-------- TASK INPUTS --------

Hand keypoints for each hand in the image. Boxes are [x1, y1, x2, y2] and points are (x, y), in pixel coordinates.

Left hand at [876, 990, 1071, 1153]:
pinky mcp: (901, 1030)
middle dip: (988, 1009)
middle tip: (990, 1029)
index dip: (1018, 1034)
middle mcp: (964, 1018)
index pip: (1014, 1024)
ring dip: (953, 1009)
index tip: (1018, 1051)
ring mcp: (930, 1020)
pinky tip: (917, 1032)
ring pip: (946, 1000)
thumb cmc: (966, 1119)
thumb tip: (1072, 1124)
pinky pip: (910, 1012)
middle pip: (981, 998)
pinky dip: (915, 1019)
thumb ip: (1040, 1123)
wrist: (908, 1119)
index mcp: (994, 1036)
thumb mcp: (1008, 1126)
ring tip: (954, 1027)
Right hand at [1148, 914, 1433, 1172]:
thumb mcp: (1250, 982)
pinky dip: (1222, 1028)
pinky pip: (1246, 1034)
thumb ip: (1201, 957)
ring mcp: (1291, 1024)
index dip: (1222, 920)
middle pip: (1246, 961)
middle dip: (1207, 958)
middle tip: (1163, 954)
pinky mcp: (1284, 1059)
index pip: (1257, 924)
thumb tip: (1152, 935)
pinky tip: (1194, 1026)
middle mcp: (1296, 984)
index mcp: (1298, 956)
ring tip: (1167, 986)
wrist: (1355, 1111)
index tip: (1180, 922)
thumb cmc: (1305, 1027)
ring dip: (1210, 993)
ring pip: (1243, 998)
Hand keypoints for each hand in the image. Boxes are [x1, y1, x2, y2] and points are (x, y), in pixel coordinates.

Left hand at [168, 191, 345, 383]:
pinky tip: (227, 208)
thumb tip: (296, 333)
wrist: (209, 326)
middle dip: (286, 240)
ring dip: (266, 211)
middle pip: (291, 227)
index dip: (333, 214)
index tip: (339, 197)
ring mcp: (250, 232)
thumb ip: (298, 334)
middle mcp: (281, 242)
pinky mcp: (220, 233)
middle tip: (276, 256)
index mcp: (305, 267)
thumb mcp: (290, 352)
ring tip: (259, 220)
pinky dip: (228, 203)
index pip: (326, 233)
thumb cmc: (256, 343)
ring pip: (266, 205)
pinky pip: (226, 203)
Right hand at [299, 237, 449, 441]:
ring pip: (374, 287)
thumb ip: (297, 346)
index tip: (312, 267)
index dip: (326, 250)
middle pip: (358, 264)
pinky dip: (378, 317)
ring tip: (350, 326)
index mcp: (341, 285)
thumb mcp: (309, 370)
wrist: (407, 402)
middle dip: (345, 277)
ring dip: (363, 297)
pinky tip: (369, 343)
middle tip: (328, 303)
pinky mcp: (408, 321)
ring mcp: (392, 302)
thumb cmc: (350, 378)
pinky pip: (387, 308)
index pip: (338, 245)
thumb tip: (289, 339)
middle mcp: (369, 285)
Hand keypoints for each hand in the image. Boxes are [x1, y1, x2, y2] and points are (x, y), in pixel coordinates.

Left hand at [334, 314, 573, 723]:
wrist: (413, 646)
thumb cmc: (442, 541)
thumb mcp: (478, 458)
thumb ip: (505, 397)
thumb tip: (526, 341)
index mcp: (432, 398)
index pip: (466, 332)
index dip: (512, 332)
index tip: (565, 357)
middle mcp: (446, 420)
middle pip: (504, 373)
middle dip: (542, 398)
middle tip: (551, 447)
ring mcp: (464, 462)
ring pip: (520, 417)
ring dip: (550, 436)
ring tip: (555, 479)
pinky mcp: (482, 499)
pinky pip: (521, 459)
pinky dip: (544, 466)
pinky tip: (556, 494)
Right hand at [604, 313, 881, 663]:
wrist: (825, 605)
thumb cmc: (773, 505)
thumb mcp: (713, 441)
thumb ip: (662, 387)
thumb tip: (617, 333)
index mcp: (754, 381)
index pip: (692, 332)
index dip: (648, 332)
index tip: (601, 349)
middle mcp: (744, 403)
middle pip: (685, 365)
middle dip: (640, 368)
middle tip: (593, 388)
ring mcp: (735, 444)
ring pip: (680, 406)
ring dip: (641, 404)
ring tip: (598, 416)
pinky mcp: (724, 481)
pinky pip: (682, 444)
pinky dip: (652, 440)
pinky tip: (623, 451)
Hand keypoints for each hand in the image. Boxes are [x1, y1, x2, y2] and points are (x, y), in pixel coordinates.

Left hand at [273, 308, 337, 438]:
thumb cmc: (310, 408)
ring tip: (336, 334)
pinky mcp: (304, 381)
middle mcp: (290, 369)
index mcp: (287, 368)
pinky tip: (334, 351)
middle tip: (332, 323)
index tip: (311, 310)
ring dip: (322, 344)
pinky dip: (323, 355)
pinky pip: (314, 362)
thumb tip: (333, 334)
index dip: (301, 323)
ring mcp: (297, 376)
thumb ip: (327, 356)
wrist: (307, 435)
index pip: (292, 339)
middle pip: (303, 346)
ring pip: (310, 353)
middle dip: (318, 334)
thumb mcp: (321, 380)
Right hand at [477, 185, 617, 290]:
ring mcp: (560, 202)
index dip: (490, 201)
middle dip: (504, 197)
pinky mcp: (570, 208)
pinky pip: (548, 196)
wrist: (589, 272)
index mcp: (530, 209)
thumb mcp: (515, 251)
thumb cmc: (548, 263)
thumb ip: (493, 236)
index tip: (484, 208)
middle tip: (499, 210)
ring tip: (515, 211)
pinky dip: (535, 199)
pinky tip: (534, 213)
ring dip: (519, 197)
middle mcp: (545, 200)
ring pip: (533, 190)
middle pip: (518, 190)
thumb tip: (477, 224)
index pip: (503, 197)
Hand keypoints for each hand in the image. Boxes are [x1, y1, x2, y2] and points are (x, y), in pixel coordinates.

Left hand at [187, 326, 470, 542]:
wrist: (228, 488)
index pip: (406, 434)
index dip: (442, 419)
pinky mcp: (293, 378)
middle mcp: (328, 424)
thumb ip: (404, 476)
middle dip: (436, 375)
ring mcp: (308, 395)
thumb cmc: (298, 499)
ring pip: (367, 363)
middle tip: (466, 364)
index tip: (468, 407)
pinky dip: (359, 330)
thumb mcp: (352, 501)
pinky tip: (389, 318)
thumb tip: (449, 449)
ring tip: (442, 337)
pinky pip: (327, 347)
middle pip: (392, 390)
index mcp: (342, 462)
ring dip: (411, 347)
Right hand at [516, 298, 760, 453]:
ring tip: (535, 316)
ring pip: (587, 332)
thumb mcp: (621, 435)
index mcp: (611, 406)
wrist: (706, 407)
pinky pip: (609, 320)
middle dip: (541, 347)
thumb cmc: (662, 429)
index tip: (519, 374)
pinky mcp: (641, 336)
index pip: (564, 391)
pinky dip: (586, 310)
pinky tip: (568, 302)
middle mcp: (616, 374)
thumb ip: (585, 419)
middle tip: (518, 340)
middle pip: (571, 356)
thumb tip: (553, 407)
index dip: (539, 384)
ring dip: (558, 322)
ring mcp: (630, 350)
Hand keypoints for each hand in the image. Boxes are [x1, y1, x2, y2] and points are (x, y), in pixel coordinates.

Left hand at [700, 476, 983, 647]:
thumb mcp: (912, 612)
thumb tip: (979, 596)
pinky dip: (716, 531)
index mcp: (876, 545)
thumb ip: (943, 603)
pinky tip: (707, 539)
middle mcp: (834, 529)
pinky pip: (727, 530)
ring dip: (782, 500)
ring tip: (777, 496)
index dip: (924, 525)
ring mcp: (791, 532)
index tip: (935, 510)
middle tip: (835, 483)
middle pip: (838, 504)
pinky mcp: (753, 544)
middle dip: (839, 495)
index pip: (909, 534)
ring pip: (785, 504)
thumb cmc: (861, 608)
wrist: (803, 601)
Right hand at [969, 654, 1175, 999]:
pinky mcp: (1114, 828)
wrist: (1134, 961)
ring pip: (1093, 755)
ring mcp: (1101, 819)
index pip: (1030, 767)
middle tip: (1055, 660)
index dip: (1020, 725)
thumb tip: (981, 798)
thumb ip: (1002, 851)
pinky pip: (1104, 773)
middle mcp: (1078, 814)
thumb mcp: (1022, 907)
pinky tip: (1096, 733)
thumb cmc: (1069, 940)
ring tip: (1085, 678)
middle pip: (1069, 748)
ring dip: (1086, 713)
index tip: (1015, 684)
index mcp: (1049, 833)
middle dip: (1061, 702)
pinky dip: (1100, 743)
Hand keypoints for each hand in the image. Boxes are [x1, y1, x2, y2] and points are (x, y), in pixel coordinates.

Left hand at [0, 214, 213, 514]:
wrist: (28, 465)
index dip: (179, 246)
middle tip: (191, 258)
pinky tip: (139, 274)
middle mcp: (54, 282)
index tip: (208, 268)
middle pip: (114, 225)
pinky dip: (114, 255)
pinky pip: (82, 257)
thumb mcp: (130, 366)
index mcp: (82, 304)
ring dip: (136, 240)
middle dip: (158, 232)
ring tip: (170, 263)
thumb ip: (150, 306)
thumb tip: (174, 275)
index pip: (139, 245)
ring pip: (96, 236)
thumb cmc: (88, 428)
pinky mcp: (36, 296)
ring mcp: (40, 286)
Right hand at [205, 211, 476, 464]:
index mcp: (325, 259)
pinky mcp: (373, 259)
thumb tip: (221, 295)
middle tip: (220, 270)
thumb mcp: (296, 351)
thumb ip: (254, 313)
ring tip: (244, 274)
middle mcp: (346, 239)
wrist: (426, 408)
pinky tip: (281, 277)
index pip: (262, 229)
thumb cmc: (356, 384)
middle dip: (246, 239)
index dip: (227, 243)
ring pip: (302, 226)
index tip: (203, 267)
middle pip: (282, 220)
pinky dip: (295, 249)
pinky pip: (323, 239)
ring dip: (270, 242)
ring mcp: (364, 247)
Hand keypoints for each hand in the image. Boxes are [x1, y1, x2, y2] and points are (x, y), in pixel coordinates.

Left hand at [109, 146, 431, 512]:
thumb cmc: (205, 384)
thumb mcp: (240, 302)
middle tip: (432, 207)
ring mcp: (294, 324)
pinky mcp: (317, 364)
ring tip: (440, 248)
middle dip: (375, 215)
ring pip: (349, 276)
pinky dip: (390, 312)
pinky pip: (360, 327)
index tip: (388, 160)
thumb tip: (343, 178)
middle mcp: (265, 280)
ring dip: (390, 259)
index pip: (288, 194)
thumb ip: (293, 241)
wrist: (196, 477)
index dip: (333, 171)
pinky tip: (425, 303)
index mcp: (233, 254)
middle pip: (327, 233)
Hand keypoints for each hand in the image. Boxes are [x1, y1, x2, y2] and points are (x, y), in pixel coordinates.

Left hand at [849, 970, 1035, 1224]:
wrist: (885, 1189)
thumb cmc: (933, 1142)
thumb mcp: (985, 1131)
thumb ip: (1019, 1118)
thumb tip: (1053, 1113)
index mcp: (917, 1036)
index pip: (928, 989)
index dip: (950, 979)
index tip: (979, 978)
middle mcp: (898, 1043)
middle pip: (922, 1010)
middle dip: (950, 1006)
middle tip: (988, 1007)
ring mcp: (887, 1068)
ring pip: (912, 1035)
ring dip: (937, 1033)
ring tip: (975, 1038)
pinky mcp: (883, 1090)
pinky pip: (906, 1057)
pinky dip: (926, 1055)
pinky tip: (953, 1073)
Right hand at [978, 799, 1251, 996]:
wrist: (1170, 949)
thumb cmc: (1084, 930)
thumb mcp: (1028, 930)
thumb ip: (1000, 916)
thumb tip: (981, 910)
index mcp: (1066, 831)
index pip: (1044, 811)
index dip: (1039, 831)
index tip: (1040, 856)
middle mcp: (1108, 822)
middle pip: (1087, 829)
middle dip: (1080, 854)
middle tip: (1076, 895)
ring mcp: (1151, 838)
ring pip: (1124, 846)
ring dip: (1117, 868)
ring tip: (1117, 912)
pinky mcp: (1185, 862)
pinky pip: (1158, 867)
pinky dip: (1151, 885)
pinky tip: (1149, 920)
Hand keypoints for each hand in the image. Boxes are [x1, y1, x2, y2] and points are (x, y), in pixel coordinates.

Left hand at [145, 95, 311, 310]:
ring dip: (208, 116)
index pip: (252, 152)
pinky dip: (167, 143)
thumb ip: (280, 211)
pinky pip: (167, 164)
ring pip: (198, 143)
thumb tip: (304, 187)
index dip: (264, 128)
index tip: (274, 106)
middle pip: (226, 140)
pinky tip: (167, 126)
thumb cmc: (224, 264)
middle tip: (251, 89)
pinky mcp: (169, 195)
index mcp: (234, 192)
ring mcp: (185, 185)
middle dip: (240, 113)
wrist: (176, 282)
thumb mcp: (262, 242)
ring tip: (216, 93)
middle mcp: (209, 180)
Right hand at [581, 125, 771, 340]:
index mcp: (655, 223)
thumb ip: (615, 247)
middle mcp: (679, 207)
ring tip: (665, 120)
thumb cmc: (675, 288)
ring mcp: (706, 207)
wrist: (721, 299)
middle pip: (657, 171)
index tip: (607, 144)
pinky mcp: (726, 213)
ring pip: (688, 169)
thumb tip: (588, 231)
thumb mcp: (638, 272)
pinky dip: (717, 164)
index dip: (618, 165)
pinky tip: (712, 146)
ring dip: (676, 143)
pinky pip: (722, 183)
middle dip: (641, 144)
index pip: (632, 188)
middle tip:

--------

### WORK TO COMPLETE
Beginning at the line that holds "ring pip: (912, 1035)", copy every line through the end of the entries exactly as given, and only those lines.

### YOUR SOLUTION
ring pip: (912, 1035)
ring dip: (937, 1033)
ring tip: (975, 1038)
pinky mcp: (883, 1090)
pinky pip: (906, 1057)
pinky dip: (926, 1055)
pinky tip: (953, 1073)
Right hand at [978, 799, 1251, 996]:
wrist: (1170, 949)
thumb cmc: (1084, 930)
thumb mcp: (1028, 930)
thumb ip: (1000, 916)
thumb tip: (981, 910)
index mcp: (1066, 831)
index pip: (1044, 811)
index dip: (1039, 831)
index tip: (1040, 856)
middle mcp: (1108, 822)
middle pip: (1087, 829)
middle dip: (1080, 854)
middle tip: (1076, 895)
ring mcp: (1151, 838)
ring pip: (1124, 846)
ring dip: (1117, 868)
ring tip: (1117, 912)
pinky mcp: (1185, 862)
pinky pip: (1158, 867)
pinky dip: (1151, 885)
pinky tip: (1149, 920)
Hand keypoints for each hand in the image. Boxes are [x1, y1, x2, y2] and points are (x, y), in pixel coordinates.

Left hand at [145, 95, 311, 310]:
ring dip: (208, 116)
index pip: (252, 152)
pinky dip: (167, 143)
thumb ip: (280, 211)
pinky pip: (167, 164)
ring pip: (198, 143)
thumb tip: (304, 187)
index dip: (264, 128)
index tip: (274, 106)
middle pip: (226, 140)
pinky tip: (167, 126)
thumb cmc: (224, 264)
middle tip: (251, 89)
pinky mcp: (169, 195)
index mcp: (234, 192)
ring mcp: (185, 185)
middle dip: (240, 113)
wrist: (176, 282)
thumb mcp: (262, 242)
ring tip: (216, 93)
middle mcp: (209, 180)
Right hand at [581, 125, 771, 340]:
index mcp: (655, 223)
thumb ip: (615, 247)
middle mcp: (679, 207)
ring tip: (665, 120)
thumb cmc: (675, 288)
ring mcp: (706, 207)
wrist: (721, 299)
middle pip: (657, 171)
index tip: (607, 144)
pinky mcp: (726, 213)
ring pip: (688, 169)
thumb tip: (588, 231)
thumb mcp: (638, 272)
pinky dip: (717, 164)
index dip: (618, 165)
pinky tip: (712, 146)
ring dip: (676, 143)
pinky pip: (722, 183)
middle dip: (641, 144)
index pip: (632, 188)
middle tip:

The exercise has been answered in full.